> _Text excerpt_
We are careful, and update and rerun notebooks as required, but it’s easy for humans to make mistakes. StellarGraph has more than 40 notebooks, and about 25 pull requests being merged each week. This means that even a low rate of mistakes still results in a lot of broken notebooks.

Software rot: With 25 pull requests a week and even a low chance of each pull request breaking a notebook (1%), the probability of all notebooks working quickly decreases to zero.

For instance, suppose each pull request has only a 1% chance of making some notebooks stop working. Be it a small chance, this would mean that there’s only a 78% chance of all notebooks working after a week, and less than 40% chance of all notebooks working after a month.

We try to keep our notebooks working with manual code review, using the ReviewNB app. ReviewNB provides more useful diffs than the raw JSON, making it easy to discuss good and not-so-good changes. However, humans are fallible and can miss problems. Furthermore, code review only highlights notebooks that have had edits; it does not highlight notebooks that should have edits!

Automatically-run notebooks

To help us humans, we utilise computers to check the notebooks too: CI checks that most of them run properly on every pull request and every merge, in addition to the unit tests. But CI works best if it is fast, and, as most of our notebooks demonstrate heavyweight machine learning, it’s not fast enough.

> _Required action A_
Reproduce the passage about StellarGraph notebooks from "We are careful, and" up to and including "of broken notebooks.".
> _Required action B_
Carry on the passage about StellarGraph notebooks from the point where it stops.

(Pixel coordinate listings)
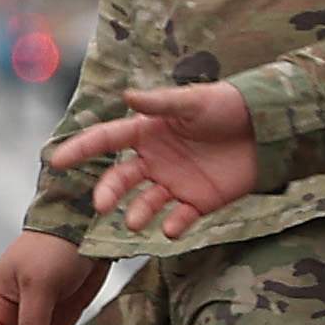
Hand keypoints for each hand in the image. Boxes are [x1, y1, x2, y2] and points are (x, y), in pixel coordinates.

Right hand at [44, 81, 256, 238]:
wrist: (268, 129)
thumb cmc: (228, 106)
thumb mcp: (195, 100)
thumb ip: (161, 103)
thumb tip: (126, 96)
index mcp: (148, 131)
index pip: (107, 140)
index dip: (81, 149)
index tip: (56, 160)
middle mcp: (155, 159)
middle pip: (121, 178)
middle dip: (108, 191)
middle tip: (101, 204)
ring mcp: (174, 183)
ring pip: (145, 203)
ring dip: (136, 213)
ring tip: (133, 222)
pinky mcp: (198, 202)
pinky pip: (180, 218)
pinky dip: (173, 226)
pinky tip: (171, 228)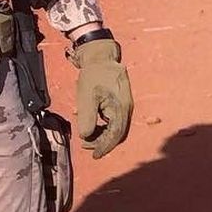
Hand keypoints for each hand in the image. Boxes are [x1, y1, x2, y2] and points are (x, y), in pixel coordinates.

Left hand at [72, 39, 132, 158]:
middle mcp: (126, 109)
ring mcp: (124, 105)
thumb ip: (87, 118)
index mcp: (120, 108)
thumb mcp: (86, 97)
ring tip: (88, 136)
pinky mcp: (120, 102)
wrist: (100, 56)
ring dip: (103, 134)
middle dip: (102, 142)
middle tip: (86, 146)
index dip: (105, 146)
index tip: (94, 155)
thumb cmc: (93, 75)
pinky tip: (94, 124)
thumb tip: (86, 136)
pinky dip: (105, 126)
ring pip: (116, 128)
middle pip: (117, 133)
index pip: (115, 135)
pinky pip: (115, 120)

> _Response box A_
We are careful, and update and rerun notebooks as required, but it’s easy for humans to make mistakes. StellarGraph has more than 40 notebooks, and about 25 pull requests being merged each week. This means that even a low rate of mistakes still results in a lot of broken notebooks.

> _Response box B_
The easiest way to reduce CI time is to do work in parallel. Almost all of the notebooks depend solely on the StellarGraph library, so they can be executed independently of each other. We run them concurrently using a parallel job on Buildkite CI, but it’s still not enough: some of the notebooks individually take too long.

We use papermill to execute our notebooks because it supports parameterisation: when running on CI, our notebooks train their models for less time, or compute shorter random walks, or other optimisations.

Papermill’s parameterisation allows this to be done without having to add ugly “are we on CI” conditional code to each demo. For notebooks that need parameterisation, we only need to refactor slightly to have a single cell that contains the parameters that need to be adjusted. Then, new values can be substituted in via a YAML file and the parameters_file option.

These notebooks are running transiently on CI, so the accuracy of the model isn’t so important. The main thing that’s needed is the execution of every code path, to validate that it all works. We optimise parameters to be as small as possible while still exercising every edge case, such as only reducing the number of training epochs to two instead of one, to catch any problems that occur between epochs.

If there’s a problem, like function arguments changing or even running out of memory, the notebook will fail to run and our testing fails. This tells us immediately that more changes are required to keep everything working.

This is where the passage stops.